*Dataset content*.
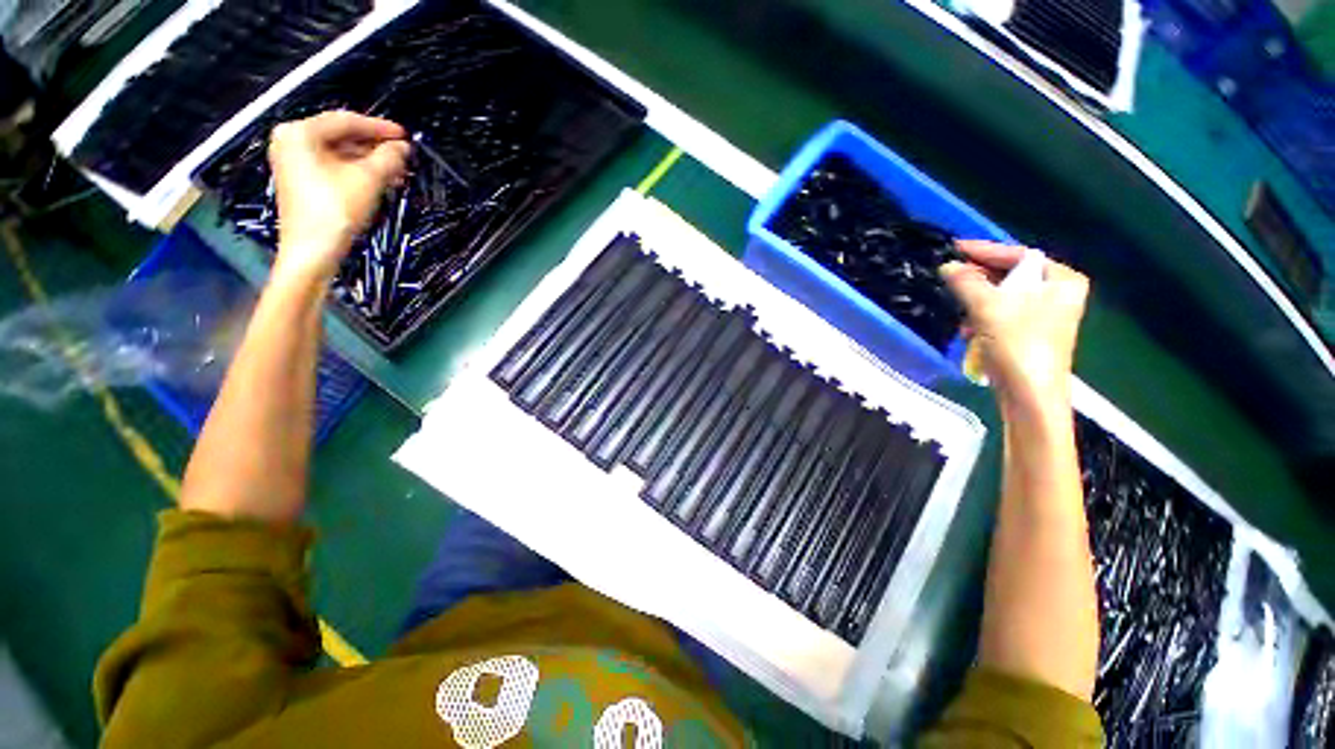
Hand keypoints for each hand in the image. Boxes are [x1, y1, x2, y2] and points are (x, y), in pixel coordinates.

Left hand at [268, 111, 409, 284]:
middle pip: (342, 137)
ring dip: (370, 162)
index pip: (346, 121)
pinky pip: (334, 167)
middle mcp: (292, 142)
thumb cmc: (335, 210)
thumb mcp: (368, 179)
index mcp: (300, 133)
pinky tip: (380, 181)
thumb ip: (388, 158)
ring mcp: (294, 163)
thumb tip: (402, 148)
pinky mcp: (301, 181)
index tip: (405, 135)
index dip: (379, 128)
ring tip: (398, 172)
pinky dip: (357, 172)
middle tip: (403, 156)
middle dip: (375, 147)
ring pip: (340, 153)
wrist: (313, 249)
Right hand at [941, 240, 1088, 413]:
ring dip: (977, 304)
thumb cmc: (1018, 343)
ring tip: (960, 312)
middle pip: (1010, 277)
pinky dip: (982, 321)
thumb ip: (967, 282)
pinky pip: (1001, 317)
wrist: (1030, 395)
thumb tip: (948, 266)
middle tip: (951, 279)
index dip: (984, 251)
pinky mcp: (1030, 336)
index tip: (954, 248)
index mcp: (1061, 280)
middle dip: (978, 281)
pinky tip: (969, 333)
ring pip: (1002, 299)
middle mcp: (1058, 294)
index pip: (1019, 256)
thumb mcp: (988, 307)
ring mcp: (1046, 317)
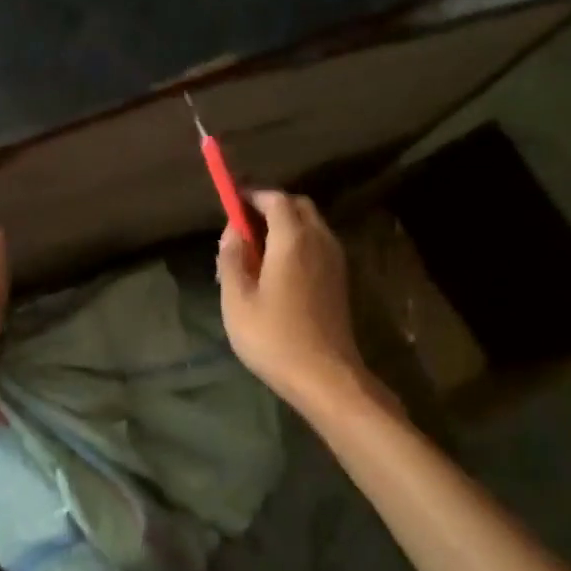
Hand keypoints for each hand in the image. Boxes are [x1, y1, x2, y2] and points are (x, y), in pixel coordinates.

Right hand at [217, 191, 366, 411]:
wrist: (324, 375)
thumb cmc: (273, 337)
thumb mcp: (236, 300)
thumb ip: (231, 258)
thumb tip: (232, 231)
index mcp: (293, 239)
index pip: (275, 199)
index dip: (252, 195)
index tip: (231, 199)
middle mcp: (319, 240)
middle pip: (297, 206)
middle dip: (270, 206)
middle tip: (243, 223)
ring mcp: (334, 260)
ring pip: (311, 225)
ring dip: (285, 225)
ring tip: (256, 248)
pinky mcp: (339, 279)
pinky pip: (317, 244)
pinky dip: (297, 242)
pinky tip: (277, 268)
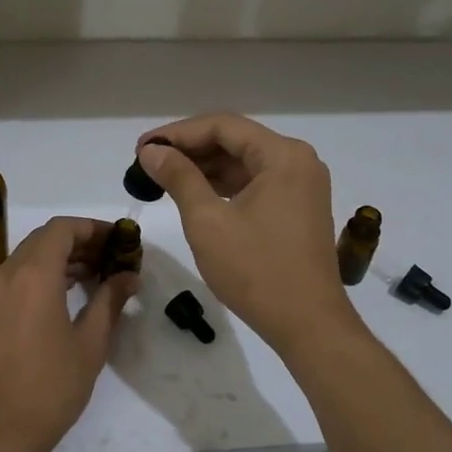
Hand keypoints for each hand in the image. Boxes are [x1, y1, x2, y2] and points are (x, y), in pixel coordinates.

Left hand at [0, 216, 136, 451]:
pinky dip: (37, 277)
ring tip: (90, 279)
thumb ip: (110, 301)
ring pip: (25, 259)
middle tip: (109, 259)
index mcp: (33, 275)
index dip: (92, 228)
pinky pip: (12, 280)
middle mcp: (5, 274)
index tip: (117, 240)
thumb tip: (129, 276)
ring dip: (57, 260)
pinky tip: (60, 300)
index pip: (62, 228)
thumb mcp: (90, 344)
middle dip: (77, 242)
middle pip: (42, 240)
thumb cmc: (49, 388)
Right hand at [136, 115, 358, 353]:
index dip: (178, 133)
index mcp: (283, 155)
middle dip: (190, 149)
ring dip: (205, 168)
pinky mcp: (298, 208)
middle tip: (148, 163)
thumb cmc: (256, 270)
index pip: (222, 126)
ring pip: (244, 163)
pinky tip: (194, 194)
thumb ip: (178, 177)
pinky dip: (224, 186)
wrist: (308, 325)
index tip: (142, 148)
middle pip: (235, 141)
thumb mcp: (208, 221)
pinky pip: (256, 184)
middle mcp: (298, 161)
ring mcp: (302, 186)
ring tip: (163, 178)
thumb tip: (152, 151)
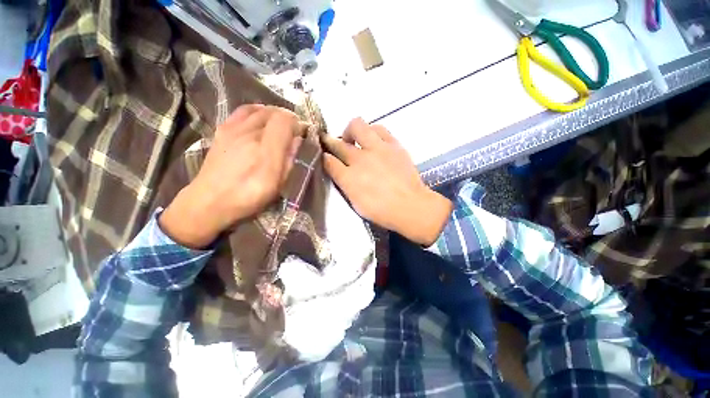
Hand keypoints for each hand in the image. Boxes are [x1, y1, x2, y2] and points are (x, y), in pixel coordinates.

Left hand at [160, 105, 303, 247]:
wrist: (210, 200)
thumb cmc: (249, 195)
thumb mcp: (278, 184)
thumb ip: (290, 160)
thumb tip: (297, 140)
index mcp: (267, 151)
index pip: (285, 120)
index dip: (297, 124)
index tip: (302, 134)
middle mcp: (250, 133)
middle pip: (273, 112)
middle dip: (287, 118)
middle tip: (293, 130)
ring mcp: (234, 129)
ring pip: (259, 109)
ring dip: (273, 113)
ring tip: (279, 125)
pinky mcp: (223, 130)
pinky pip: (242, 111)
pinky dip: (256, 111)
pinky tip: (259, 119)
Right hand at [323, 118, 451, 245]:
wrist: (411, 206)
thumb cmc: (382, 211)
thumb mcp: (356, 204)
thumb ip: (345, 185)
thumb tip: (340, 172)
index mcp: (349, 178)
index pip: (328, 161)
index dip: (323, 157)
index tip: (323, 156)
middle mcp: (360, 160)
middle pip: (337, 143)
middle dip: (329, 141)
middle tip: (330, 142)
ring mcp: (377, 149)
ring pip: (357, 126)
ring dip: (351, 131)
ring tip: (355, 140)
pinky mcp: (393, 145)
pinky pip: (379, 128)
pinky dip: (372, 132)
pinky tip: (373, 140)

*What the exercise asks*. Search the listing for the word "Right", and copy every line in which it is found.

*Worked solution*.
Right hand at [941, 240, 1088, 413]:
Right hand at [217, 191, 366, 411]:
Right hand at [136, 115, 358, 353]:
Right hand at [323, 118, 451, 245]:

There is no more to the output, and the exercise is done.